*EXERCISE REQUIREMENTS*.
Would you go through the records below and copy each line with the string "Abdollahi"?

==== MATERIAL FOR THIS TASK

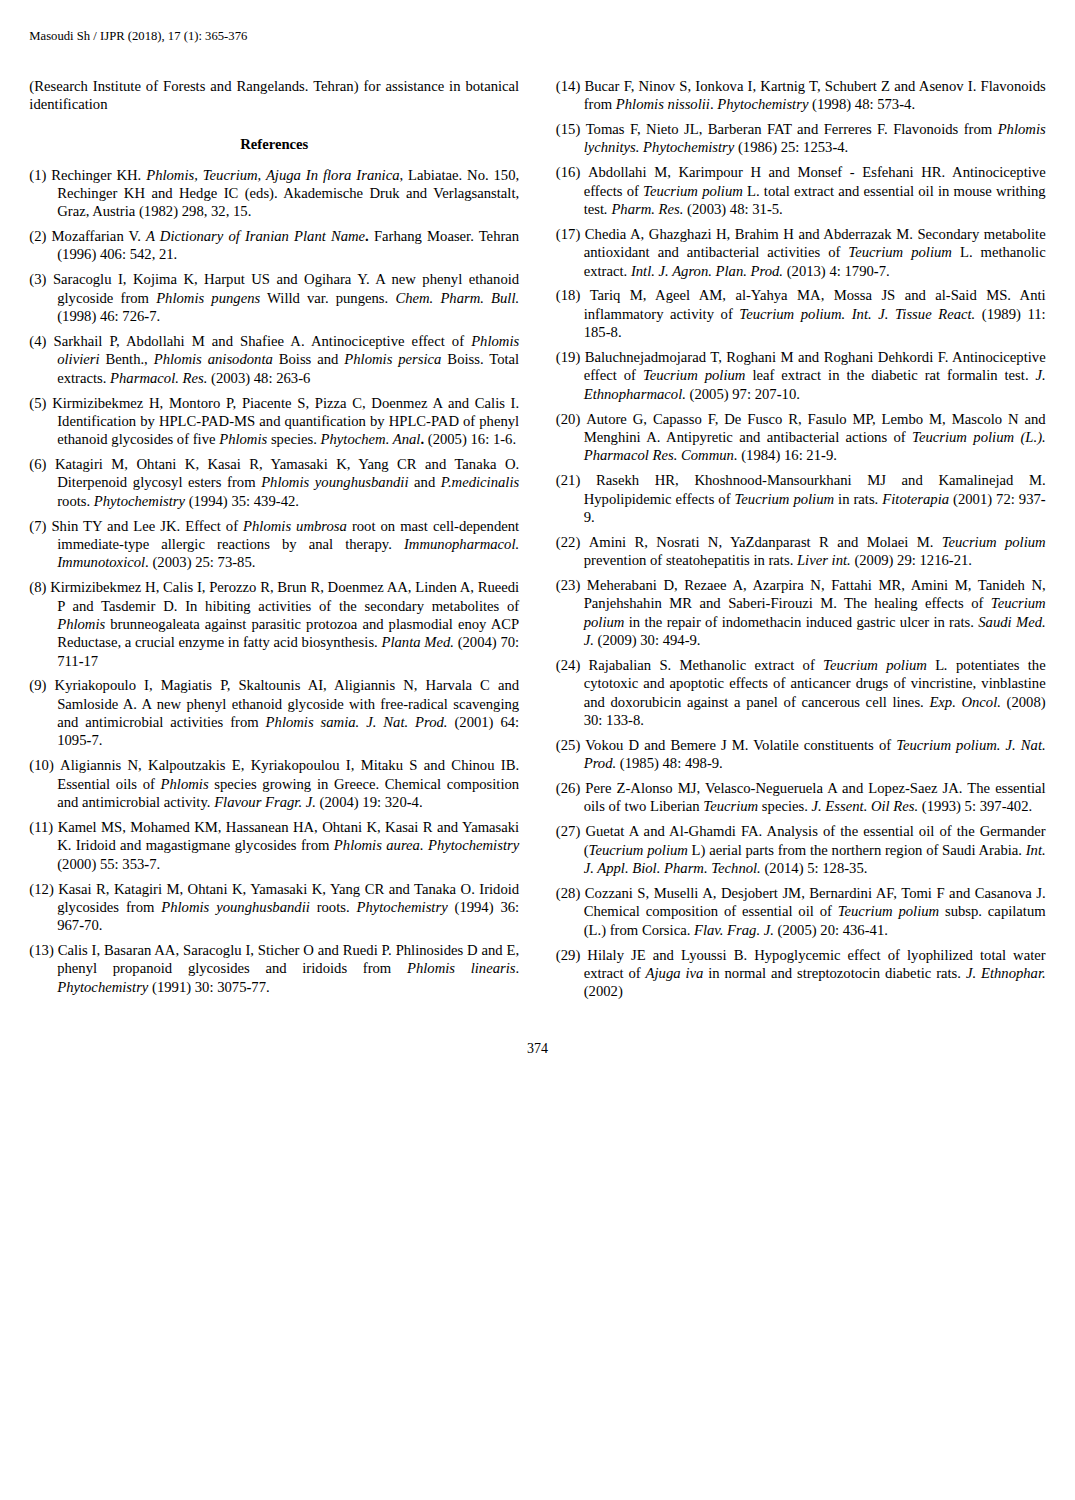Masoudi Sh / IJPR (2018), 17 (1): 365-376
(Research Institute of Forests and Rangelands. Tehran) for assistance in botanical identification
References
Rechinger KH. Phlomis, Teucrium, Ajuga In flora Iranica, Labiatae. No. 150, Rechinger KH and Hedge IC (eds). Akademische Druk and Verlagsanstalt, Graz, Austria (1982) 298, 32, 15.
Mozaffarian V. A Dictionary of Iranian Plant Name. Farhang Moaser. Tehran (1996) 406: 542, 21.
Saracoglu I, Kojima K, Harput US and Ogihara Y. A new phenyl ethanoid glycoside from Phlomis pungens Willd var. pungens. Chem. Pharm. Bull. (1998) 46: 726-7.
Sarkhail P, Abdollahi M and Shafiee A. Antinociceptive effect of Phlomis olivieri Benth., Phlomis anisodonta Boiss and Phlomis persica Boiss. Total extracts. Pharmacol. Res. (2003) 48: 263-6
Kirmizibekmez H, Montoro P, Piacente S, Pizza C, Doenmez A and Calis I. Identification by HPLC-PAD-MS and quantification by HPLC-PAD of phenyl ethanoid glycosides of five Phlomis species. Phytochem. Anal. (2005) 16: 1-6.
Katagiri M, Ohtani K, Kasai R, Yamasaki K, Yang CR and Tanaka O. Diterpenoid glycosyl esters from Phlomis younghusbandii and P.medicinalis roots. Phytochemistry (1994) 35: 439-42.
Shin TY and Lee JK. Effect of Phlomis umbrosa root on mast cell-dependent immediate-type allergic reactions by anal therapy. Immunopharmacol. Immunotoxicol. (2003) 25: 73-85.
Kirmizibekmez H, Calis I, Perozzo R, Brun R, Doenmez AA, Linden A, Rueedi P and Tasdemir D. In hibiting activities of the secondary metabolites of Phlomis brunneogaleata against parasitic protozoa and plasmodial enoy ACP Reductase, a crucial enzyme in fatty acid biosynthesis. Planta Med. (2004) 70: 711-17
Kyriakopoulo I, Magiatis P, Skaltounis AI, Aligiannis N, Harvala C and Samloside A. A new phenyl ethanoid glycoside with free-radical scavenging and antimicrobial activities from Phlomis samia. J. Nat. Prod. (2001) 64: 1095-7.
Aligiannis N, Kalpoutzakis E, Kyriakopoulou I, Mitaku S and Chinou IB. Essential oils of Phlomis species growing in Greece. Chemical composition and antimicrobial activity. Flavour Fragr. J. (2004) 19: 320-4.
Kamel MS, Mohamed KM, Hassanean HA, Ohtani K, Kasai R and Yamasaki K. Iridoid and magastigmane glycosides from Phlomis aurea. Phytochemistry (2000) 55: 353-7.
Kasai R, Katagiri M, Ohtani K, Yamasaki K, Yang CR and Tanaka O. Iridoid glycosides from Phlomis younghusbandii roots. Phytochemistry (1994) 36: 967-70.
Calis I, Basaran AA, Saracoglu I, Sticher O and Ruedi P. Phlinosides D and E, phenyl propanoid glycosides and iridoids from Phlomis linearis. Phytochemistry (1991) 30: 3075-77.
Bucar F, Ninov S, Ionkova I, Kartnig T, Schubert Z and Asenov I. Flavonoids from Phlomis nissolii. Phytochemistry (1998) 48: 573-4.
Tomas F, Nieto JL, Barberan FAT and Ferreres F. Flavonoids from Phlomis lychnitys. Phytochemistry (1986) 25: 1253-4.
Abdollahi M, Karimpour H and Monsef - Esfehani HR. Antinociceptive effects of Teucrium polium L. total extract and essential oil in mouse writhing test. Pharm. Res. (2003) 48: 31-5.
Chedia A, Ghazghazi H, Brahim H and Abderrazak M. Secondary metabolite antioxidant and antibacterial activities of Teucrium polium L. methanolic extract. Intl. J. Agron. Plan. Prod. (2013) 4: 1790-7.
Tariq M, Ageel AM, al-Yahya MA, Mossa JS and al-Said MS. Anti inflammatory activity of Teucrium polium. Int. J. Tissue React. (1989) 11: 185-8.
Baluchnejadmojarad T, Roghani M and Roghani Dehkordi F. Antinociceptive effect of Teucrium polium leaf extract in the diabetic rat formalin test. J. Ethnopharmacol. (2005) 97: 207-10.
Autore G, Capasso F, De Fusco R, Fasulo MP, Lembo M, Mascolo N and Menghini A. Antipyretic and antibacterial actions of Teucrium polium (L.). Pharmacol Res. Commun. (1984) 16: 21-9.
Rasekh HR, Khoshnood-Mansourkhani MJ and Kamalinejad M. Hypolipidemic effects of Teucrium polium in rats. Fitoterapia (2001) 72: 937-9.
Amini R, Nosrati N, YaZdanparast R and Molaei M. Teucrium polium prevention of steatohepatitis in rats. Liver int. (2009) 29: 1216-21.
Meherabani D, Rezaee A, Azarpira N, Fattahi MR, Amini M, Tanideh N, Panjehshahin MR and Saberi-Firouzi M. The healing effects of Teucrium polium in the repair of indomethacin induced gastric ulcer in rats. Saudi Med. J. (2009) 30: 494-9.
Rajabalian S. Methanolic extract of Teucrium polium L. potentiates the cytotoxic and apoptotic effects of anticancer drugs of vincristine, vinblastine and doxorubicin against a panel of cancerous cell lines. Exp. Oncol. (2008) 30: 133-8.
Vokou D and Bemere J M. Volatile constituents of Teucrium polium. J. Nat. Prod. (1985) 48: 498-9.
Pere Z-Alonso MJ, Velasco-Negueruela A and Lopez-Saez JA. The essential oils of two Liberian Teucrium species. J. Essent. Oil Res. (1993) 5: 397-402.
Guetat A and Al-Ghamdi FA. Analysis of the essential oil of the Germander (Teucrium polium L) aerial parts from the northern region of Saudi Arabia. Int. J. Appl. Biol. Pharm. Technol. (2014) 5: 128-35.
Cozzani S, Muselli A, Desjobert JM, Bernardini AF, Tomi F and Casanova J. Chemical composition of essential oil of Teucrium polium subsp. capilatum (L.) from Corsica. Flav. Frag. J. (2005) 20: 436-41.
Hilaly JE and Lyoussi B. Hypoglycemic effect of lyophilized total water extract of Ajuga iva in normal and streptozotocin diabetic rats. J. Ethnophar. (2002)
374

========

*RESPONSE*.
Sarkhail P, Abdollahi M and Shafiee A. Antinociceptive effect of Phlomis olivieri Benth., Phlomis anisodonta Boiss and Phlomis persica Boiss. Total extracts. Pharmacol. Res. (2003) 48: 263-6
Abdollahi M, Karimpour H and Monsef - Esfehani HR. Antinociceptive effects of Teucrium polium L. total extract and essential oil in mouse writhing test. Pharm. Res. (2003) 48: 31-5.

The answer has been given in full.